Secondly, there are persistent doubts over the readiness of the region’s governments to pursue economic reforms. Economies across the Middle East continue to be fettered by weak institutions; bloated public sectors that crowd out private sector dynamism;, corruption and inflexible product, labour and capital markets hamstrung by self-serving bureaucracies.
Still, over the past few years, the World Economic Forum’s recent report on the region’s competitiveness found that many Arab states have begun to make substantial headway with reforms. Goldman Sachs concluded, too, that the GCC states were among the best performers in its rankings for improving growth environments, with a new emphasis on diversification and deregulation.
Yet the scale of the task facing the region is clear from the critical gauge of unemployment, which stood at 12.5 per cent in 2005. The World Bank estimates that 100 million new jobs are needed across the Middle East by 2020 to absorb rapid population growth and cut joblessness to tolerable levels.
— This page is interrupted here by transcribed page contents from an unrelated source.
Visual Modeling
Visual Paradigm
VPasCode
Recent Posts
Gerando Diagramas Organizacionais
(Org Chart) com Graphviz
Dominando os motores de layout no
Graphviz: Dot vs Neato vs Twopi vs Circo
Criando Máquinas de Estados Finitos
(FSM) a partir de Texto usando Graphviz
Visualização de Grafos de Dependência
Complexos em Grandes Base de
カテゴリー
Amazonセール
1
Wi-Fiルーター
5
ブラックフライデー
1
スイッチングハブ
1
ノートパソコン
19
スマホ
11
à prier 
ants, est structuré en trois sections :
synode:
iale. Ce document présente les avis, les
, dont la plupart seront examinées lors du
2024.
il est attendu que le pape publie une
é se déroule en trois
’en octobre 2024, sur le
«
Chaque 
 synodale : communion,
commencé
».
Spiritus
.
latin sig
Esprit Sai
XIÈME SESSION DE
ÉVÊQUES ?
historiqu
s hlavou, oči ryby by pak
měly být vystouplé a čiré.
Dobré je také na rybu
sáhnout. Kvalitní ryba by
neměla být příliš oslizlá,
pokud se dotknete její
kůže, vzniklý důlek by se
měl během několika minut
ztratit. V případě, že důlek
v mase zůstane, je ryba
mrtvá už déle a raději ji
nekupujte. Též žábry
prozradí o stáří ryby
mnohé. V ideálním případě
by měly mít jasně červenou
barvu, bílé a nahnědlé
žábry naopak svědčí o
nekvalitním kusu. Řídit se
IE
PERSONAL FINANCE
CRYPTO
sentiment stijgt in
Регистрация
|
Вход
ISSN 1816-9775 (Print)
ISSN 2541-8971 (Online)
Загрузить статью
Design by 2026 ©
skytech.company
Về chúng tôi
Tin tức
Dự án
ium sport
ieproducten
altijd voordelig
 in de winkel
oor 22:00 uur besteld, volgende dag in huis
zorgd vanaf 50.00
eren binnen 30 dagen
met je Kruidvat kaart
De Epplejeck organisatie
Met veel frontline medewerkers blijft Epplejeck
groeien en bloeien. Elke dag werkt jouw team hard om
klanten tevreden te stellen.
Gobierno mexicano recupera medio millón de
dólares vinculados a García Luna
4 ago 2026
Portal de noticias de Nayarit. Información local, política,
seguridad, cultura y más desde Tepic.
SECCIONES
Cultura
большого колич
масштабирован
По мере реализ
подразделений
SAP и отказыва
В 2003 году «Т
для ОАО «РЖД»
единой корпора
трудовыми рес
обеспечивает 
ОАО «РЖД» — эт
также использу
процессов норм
This is vital not merely economically, but for security: without such progress, a huge pool of young unemployed males will provide a seedbed for instability and extremism.
In the past, oil booms in the Middle East have been blamed for a so-called “natural resource curse”, with colossal oil revenues fomenting corruption and waste, while allowing governments to sidestep reform. This time round, however, there is a new mood of hope that, even if oil price drops back, the curse may at last be broken, allowing the desert to bloom. Such optimism will be put to the test in the rest of the decade.